Bernard Cazeneuve
Chers amis,
Les Français vivent des moments éprouvants, depuis la décision prise par le président de la République de dissoudre l’Assemblée nationale, exposant notre pays au risque de le voir gouverner par le Rassemblement national.
Chacun a bien à l’esprit que c’est cette perspective, qu’il nous faut à tout prix éviter. Pour tous ceux qui à gauche, sont de fervents républicains, l’alliance nouée par les partis de gouvernement avec le NPA et la France insoumise a pu être vécue comme une blessure. Comment en effet combattre efficacement l’extrême droite, dont la xénophobie et l’antisémitisme procèdent de son histoire, puisant aux sources de la collaboration, si nous ne sommes pas nous-mêmes irréprochables dans la lutte contre l’antisémitisme, le terrorisme et si nous n’affirmons pas notre attachement à la laïcité et notre refus du communautarisme ? Entre l’antisémitisme par nature des uns et l’antisémitisme par cynisme des autres, pourquoi choisir ? Et comment tenir une position digne, sauf en nous tenant à une saine distance de ces deux extrémismes dont on perçoit les dangers qu’ils font courir à notre pays, sur le plan de ses engagements européens, de son combat contre les dictatures, mais aussi du respect des principes de l’État de droit, du multilatéralisme et du droit international ?
Dans la perspective du scrutin de dimanche prochain, nous devons donc voter d’abord pour les candidats de la gauche de gouvernement, pour ceux qui socialistes, communistes, radicaux, écologistes et républicains ont une ligne claire et qui déplorent pour beaucoup, j’en suis convaincu, les alliances conclues à la hâte. Si un tel vote devait ne pas s’avérer possible pour des raisons tenant à la configuration locale, chacun saura choisir, parmi les candidats en lice, ceux dont l’attachement aux valeurs de la République est le plus fort et le refus du RN le plus net.
Au second tour, la discipline républicaine devra permettre d’éviter le pire, aucune voix ne devant jamais se porter sur les candidats du Rassemblement national.
Je comprends que certains d’entre vous ne partagent pas ma position sur le Nouveau Front populaire, sur les craintes que m’inspirent les positions de LFI.

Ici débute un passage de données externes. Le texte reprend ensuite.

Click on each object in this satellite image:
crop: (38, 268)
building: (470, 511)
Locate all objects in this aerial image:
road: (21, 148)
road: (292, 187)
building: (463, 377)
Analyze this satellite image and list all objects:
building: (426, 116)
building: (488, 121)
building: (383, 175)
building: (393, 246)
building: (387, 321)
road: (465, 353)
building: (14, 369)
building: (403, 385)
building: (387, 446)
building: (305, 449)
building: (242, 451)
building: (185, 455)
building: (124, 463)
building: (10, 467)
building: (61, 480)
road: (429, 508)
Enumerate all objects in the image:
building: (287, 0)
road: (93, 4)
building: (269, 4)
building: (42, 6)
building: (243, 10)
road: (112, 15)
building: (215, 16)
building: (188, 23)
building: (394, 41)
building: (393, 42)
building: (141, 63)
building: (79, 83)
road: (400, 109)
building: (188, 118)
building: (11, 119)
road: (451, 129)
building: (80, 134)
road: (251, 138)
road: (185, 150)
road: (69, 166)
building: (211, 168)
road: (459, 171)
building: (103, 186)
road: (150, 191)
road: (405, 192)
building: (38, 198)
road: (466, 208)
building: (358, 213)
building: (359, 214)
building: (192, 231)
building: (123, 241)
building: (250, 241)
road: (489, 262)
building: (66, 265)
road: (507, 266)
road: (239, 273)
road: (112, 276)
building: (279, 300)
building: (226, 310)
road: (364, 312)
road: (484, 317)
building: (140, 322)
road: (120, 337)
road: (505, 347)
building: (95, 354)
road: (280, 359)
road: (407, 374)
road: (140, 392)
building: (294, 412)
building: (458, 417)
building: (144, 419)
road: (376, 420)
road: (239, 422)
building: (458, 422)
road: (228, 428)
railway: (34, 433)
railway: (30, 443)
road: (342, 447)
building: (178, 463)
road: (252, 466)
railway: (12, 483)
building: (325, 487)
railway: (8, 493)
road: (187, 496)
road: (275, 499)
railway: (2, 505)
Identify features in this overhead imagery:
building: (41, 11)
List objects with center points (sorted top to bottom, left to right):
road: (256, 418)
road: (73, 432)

Nous sommes tous, dans ces moments troublés, traversés par des contradictions, des hésitations, des doutes et c’est bien légitime. Pour ma part, j’ai fait le choix de la cohérence, de la constance et de la sincérité. Encore une fois, on ne peut, pour des raisons morales, combattre le racisme, la violence et l’antisémitisme de l’extrême droite, et s’allier dans le même temps à des organisations dont les positions récentes ont témoigné d’un antisémitisme que l’on n’imaginait pas possible à gauche. Par ailleurs, du point de vue de l’efficacité politique, on ne peut gagner face à l’extrême droite en dissuadant les électeurs raisonnables et modérés de porter leurs suffrages sur les candidats de la gauche, s’ils appartiennent à des formations aujourd’hui rejetées. Le nombre de sièges perdus pour ces motifs risque de se compter par dizaines au terme du scrutin, au seul profit du Rassemblement national, dont le NFP était pourtant censé éviter la victoire. Les études d’opinion récemment publiées montrent que ce mouvement funeste est désormais à l’œuvre. Là est donc à mes yeux la vraie question, celle que la lucidité devrait nous conduire à regarder en face.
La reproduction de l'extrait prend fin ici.